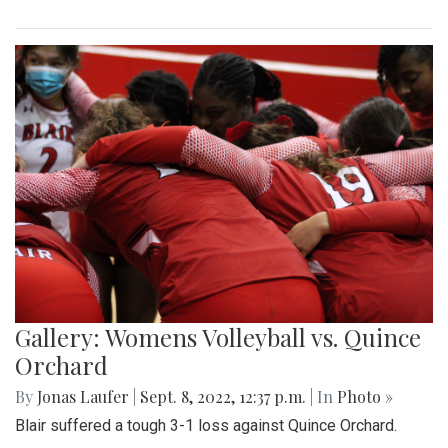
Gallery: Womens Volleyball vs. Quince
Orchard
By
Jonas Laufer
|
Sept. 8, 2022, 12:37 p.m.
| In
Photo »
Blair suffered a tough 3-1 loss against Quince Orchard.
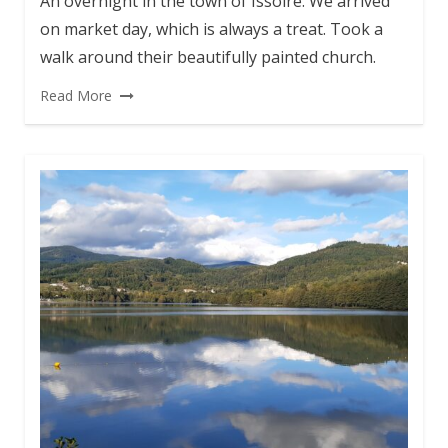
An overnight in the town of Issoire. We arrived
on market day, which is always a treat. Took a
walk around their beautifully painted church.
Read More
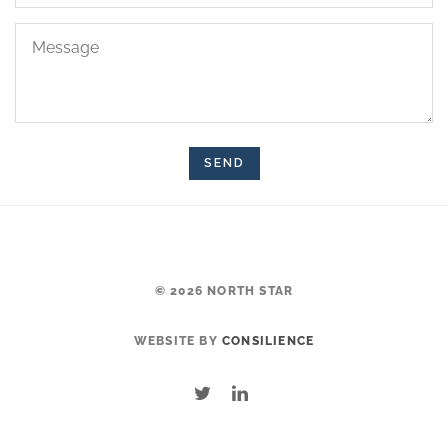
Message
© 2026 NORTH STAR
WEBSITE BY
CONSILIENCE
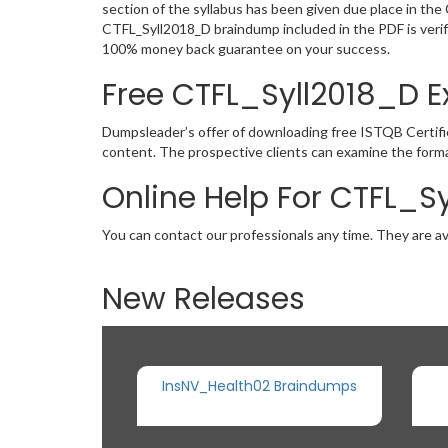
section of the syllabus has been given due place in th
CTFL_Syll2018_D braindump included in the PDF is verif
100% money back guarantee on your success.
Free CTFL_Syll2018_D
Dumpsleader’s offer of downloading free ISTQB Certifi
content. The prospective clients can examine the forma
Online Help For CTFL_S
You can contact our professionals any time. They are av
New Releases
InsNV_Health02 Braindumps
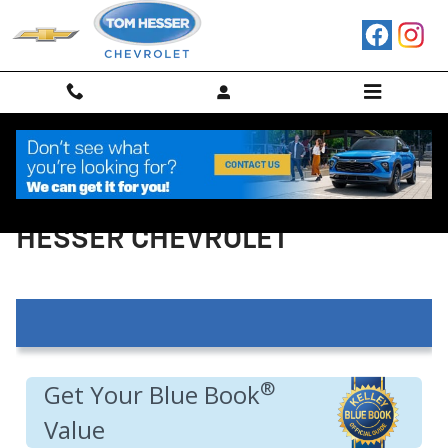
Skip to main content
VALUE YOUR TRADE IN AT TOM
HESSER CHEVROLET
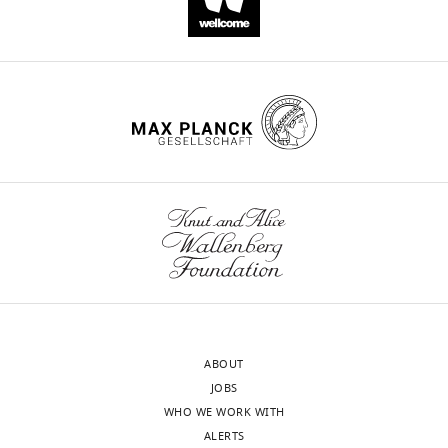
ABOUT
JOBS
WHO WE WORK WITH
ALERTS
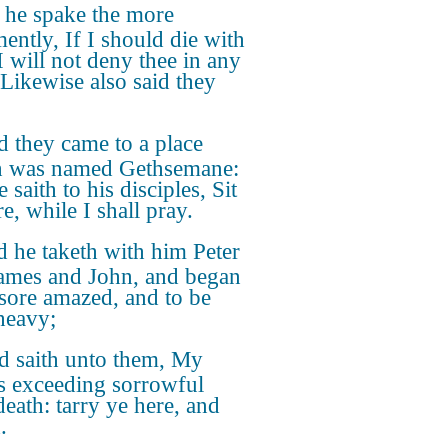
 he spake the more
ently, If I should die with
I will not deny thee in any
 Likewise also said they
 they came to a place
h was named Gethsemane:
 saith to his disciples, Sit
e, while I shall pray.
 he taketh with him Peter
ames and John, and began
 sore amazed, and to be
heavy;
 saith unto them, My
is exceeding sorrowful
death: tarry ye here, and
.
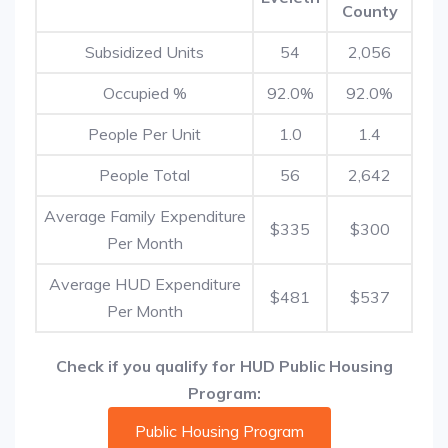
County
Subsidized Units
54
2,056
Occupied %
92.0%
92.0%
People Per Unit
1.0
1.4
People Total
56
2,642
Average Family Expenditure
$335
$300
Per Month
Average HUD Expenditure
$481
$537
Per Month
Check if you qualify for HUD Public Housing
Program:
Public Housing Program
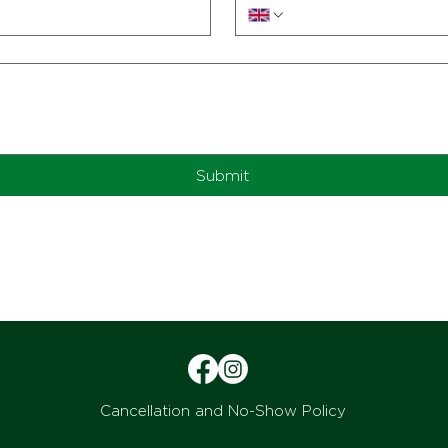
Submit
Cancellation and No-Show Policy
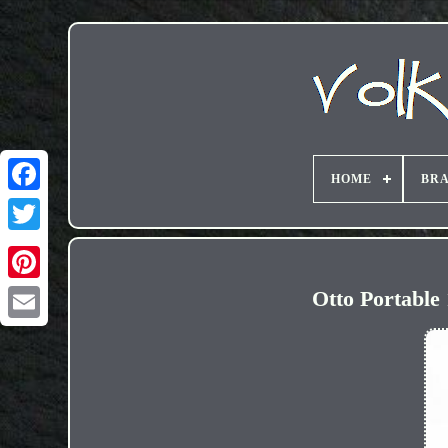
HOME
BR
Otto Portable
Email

...

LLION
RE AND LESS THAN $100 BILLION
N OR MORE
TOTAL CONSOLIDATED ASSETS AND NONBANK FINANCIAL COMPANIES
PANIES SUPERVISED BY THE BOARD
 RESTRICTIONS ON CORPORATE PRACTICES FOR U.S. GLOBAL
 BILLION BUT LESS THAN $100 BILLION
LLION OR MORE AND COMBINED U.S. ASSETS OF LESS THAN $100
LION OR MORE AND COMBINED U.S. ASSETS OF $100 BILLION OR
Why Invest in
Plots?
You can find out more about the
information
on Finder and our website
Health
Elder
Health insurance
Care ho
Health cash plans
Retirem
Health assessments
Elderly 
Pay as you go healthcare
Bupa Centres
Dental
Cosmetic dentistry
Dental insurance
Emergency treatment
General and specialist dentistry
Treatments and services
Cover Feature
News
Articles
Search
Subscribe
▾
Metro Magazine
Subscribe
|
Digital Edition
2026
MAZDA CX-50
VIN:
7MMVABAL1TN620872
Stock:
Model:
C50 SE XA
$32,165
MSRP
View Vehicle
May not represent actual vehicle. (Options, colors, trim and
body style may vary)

* * *

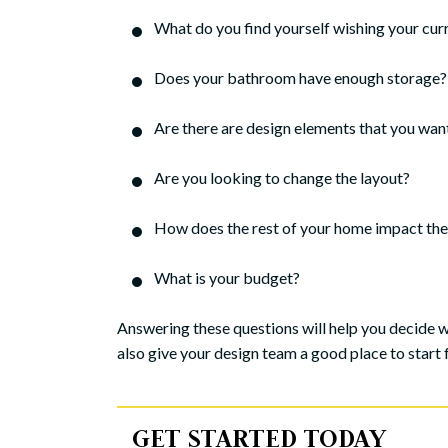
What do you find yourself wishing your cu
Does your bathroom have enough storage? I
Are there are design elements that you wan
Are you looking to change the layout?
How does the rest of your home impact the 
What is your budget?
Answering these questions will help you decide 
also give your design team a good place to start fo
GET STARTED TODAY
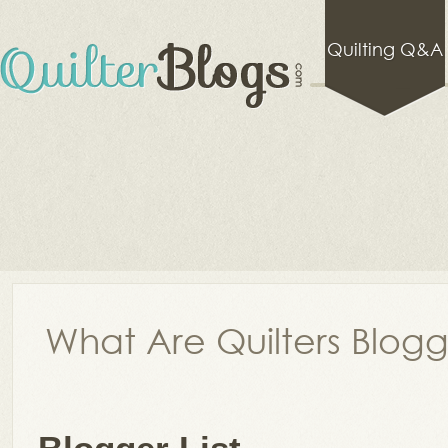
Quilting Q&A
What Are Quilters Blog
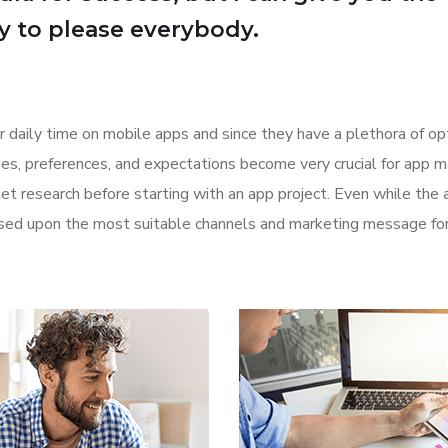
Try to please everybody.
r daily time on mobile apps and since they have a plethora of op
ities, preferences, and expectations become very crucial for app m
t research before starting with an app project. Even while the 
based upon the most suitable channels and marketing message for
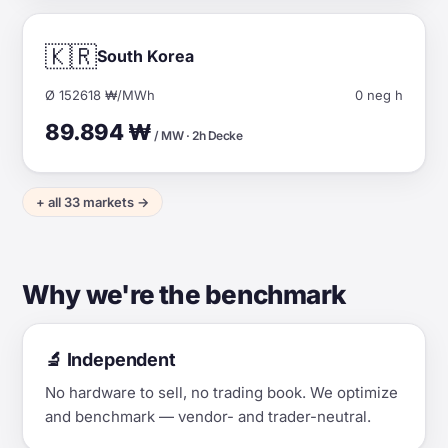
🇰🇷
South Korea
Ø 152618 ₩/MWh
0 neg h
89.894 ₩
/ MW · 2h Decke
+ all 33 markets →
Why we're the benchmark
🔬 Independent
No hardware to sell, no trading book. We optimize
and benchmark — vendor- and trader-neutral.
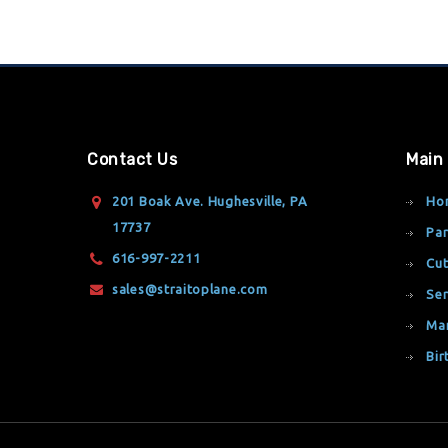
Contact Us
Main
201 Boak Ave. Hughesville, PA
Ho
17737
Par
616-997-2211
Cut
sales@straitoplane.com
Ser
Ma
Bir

▸ What needs to be done
Using the listing, collect all lines in which the string "ASSETS" is found.

▸ Your solution
TOTAL CONSOLIDATED ASSETS AND NONBANK FINANCIAL COMPANIES
LLION OR MORE AND COMBINED U.S. ASSETS OF LESS THAN $100
LION OR MORE AND COMBINED U.S. ASSETS OF $100 BILLION OR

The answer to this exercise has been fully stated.